Hi all,
I have some RNA-seq reads from a grasshopper species. I mapped them to a transcriptome reference (from the same species) using Bowtie2.
When I ran Bowtie2 with its default settings (allowing gaps), I observed an overall mapping rate of >95%.
However, when I disabled gap alignment (i.e., using the settings RSEM uses by default when calling Bowtie2: --bowtie2 --sensitive --dpad 0 --gbar 99999999 --mp 1,1 --np 1 --score-min L,0,-0.1 --no-mixed --no-discordant
), the mapping rate dropped drastically to ~18%.
Some context:
The transcriptome reference was assembled from whole-body RNA of individuals collected at a different location.

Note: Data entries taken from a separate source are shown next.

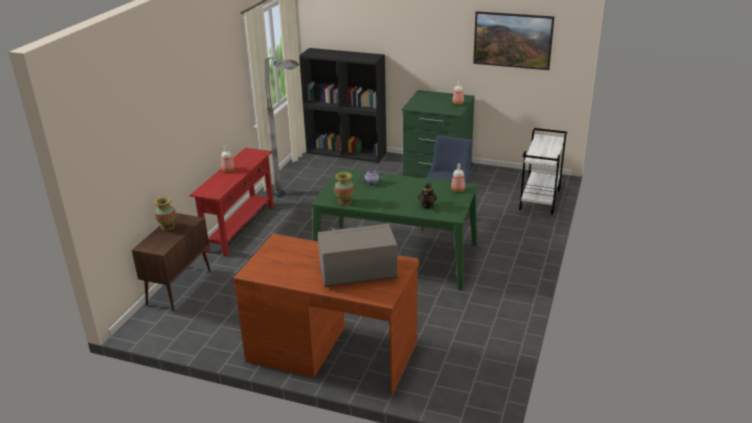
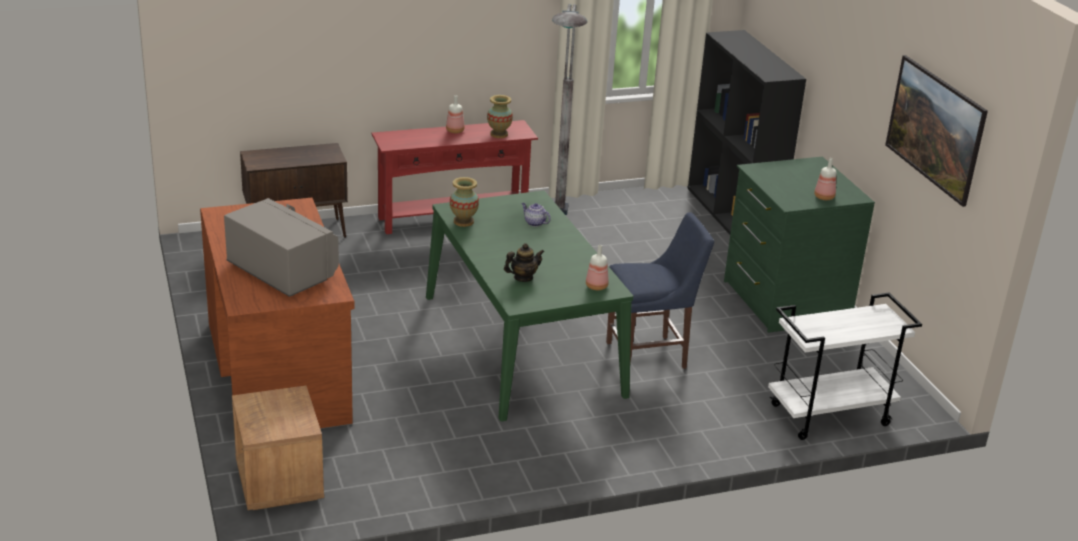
camera: 50 degrees right, 0 degrees up
(167, 227) = (304, 150): vase -> vase (499, 134)
(452, 392) = (279, 482): none -> brown nightstand

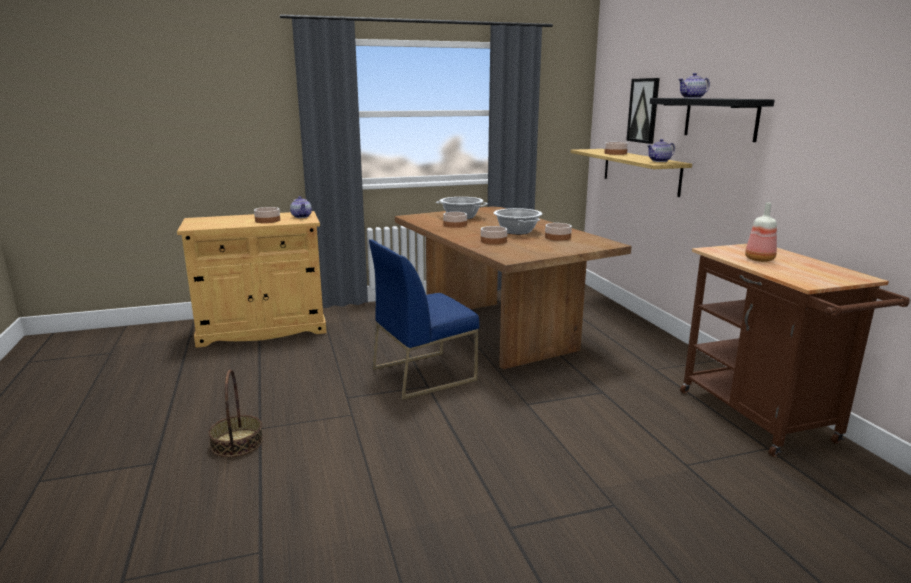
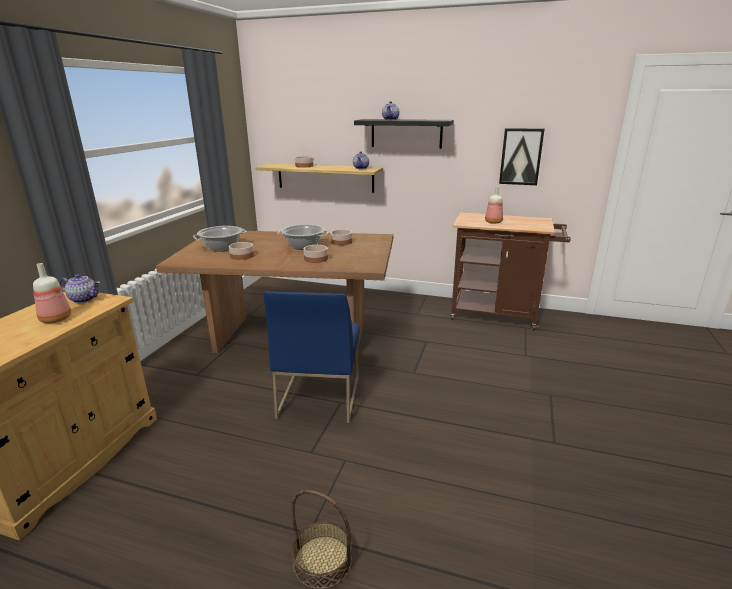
camera: 55 degrees left, 5 degrees up
(267, 220) = (56, 319): bowl -> bottle
(643, 110) = (320, 129): picture -> picture (521, 156)

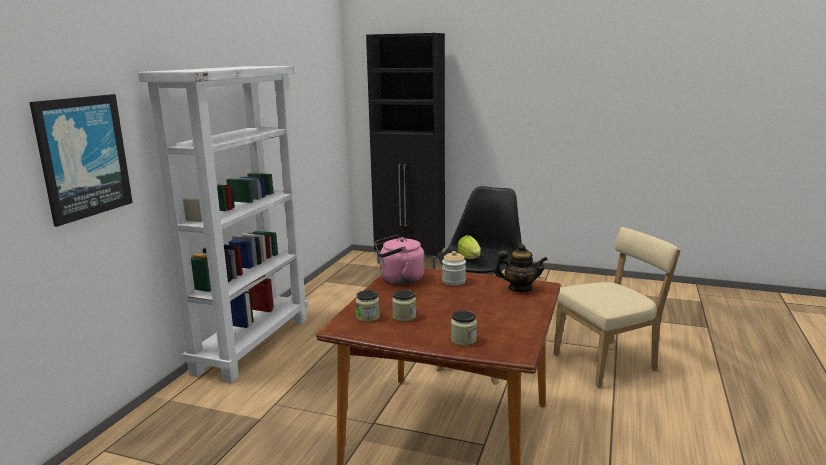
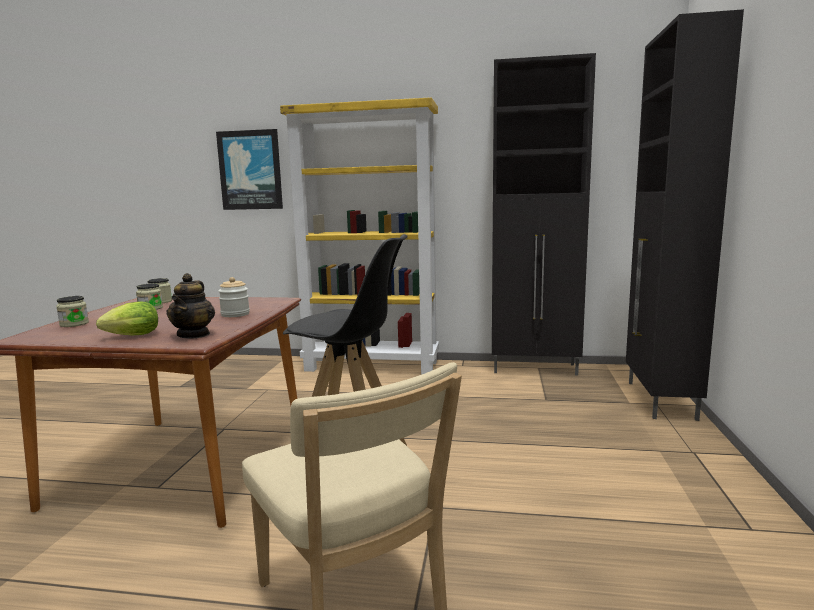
camera: 80 degrees right, 5 degrees down
(252, 344) = (373, 366): white bookcase -> yellow bookcase
(327, 282) = (535, 369): none -> black cabinet
(399, 279) = (251, 301): pink kettle -> none
(470, 259) = (318, 317): lettuce -> lettuce (129, 336)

My reads come from a specific tissue.
I expected some reduction when no gap is allowed, but does a drop from >95% to ~18% seem too extreme? Is this expected when disallowing gaps, or could it suggest other issues?
Any insights or suggestions would be greatly appreciated!
Thanks!
What is the reason for not allowing gaps? Generally one would not want gaps when aligning microRNA or small RNA data but not regular RNA.
RSEM does not permit processing alignments with gaps. This is due to the way that the program models read error (using a fixed, position-specific scoring model for the mismatch probability). As OP suggests, this drastic change in mapping rate may be a sign of a deeper issue. On the other hand, I'd also probably recommend against forcing gapless alignments (e.g. salmon can process RNA-seq alignments that include gaps).